[tor-dev] QUIC TOR Debugging Question (no attach)

Xiaofan Li xli2 at andrew.cmu.edu
Fri Apr 29 06:56:42 UTC 2016


Tim:
Sorry for not being specific enough on my questions. I'll try to give more
detailed questions later instead of higher-level problems.

Regarding the frequency of my emails, I apologize for the long intervals
but the reason is that I'm not full-time on this project and a lot of times
I had exams and I can only work on the QUIC TOR project for a couple of
days every week. Fortunately, I'm not nearly done with all my finals for
this semester and I can put more time into this project from now on.

Right now, I have two specific questions:

1. We just switched to testing on EmuLab (each node is a standalone
machine) from chutney. After the switch, a particular bug on chutney
disappeared: on chutney, some nodes used to crash mysteriously with no log
outputs (all the log simply stops, with no stack trace or anything). This
bug only occurs when there's existing cache (the first run after chutney
configure is fine). After porting onto EmuLab (a testing framework), using
almost identical torrc file, this bug disappeared and everything runs just
fine for now. Right now we are ignoring this bug. Have you seen similar
issues on chutney?

2. The circuit building process is taking too long and many of them
expires. We have 4 relays where 2 of which are also authorities. From the
logs, I'm seeing a lot of the following lines:

   - circuit_expire_building(): Abandoning circ XX XXXX:XX:12345 (state
   0,0: doing handshakes, purpose 5, len 3)
   -
   - router_choose_random_node(): We found 3 running nodes.
   router_choose_random_node(): We removed 1 excludednodes, leaving 2 nodes.
   router_choose_random_node(): We removed 2 excludedsmartlist, leaving 0
   nodes      .

The first line happens when we have connected to the first node and waiting
for a response from the second or sometimes the third relay. And the second
log happens when we are trying to choose the path to use for a circuit. *What
could I do to increase the number of available nodes? Should I increase the
frequency of reachability tests? *

After looking at the code, *there's a circuitbuild.c line 2172 describing
why some nodes are excluded, which I don't quite understand*. Specifically,
the comment says: "XXXX025 use the using_as_guard flag to accomplish this."
where can I find more information on this XXXX025 issue (committed here
<https://lists.torproject.org/pipermail/tor-commits/2013-March/053977.html>)?
*Why are these routers being excluded? *


Please let me know if you want more specific information on those issues.
Thank you!
Li.

On Sun, Apr 24, 2016 at 11:33 PM, Tim Wilson-Brown - teor <
teor2345 at gmail.com> wrote:

>
> > On 25 Apr 2016, at 06:44, Xiaofan Li <xli2 at andrew.cmu.edu> wrote:
> >
> > Hi Tim and everyone on tor-dev,
> >
> > Our QUIC + TOR project has almost been fully implemented.

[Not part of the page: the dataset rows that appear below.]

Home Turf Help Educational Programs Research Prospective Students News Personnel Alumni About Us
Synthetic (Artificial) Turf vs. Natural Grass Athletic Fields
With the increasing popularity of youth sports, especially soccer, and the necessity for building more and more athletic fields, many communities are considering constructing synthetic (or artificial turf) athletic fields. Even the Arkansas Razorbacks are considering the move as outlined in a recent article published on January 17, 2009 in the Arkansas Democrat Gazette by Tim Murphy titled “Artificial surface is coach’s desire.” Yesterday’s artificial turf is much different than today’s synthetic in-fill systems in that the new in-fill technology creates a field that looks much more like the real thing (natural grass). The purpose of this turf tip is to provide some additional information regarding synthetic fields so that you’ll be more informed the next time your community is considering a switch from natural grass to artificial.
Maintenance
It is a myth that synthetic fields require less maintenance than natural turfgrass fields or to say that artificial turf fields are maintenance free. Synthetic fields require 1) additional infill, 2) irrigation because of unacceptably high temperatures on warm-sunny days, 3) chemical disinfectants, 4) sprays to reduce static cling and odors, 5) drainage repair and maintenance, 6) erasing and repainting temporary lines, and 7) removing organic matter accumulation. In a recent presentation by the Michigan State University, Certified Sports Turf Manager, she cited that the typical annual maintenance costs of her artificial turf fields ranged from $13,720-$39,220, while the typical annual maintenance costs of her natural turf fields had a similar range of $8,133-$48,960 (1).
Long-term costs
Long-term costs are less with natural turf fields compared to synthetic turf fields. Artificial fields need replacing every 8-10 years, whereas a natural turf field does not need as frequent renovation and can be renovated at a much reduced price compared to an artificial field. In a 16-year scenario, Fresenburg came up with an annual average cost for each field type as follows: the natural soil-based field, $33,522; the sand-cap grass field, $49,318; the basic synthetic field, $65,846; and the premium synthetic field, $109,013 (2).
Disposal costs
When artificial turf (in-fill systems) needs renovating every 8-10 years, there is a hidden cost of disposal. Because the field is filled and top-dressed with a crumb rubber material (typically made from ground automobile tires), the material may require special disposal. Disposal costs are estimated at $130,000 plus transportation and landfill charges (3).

We are
> debugging the last few bits of bugs. Update:
> >       • We've now able to build many complete circuits with QUIC as its
> underlying protocol.
> >       • We have not debugged the actual communication part yet. We are
> aware of certain failure cases for QUIC (e.g. line 15642 of the log is
> being debugged right now). So we cannot send actually client data yet.
> >       • The current state uses QUIC for OR connections only. Thus a
> dual-path is implemented as suggested in my last email thread.
> >       • TLS is completely bypassed and important state (that is set up
> in tls_handshake functions) is preserved and refactored out. e.g.
> conn->/chan->state purpose, etc.
> >       • Some tinkering and re-designing of QUIC itself is also underway.
> The fact that QUIC is a transport protocol on application layer makes it
> painful to interact with the event and timer systems of TOR. We are trying
> to improve this aspect now.
> > The debugging log I was attaching was too big for the tor-dev list. So
> if you are interested to take a look at the file, let me know.
>
> Large debug logs contain too much information to be helpful to you or to
> us.
>
> Try warning, notice, or info level logs, in that order.
> Using high-level logs makes it easier to work out where your attempts to
> send data have broken down.
> Once you've identified where communication has broken down, try to fix it.
>
> If you can't fix it, you're welcome to ask for advice.
> Please quote a small number of relevant log messages, tell us what you
> think they mean, and what you've tried to do to fix it.
> Also feel free to provide a link to logs at that level for people to look
> through.
>
> This makes it more likely that people will recognise your issue and
> respond by helping you to fix it.
>
> > Some particularly concerning things in the log:
> >       • circuit_get_by_circid_channel_impl(): found nothing for circ_id
> 14801, channel ID 2 (0x7f758bb6b740)
> > Then it just attaches this circ onto this channel.. Is this normal?
> >       • Line 4901 circuit_receive_relay_cell(): Passing on unrecognized
> cell.
> > It happens a lot. Is this normal?
> >       • This sequence happened a lot around 7500.
> > relay_send_command_from_edge_(): delivering 10 cell forward.
> > circuit_package_relay_cell(): crypting a layer of the relay cell.
> > circuit_package_relay_cell(): crypting a layer of the relay cell.
> > circuit_package_relay_cell(): crypting a layer of the relay cell.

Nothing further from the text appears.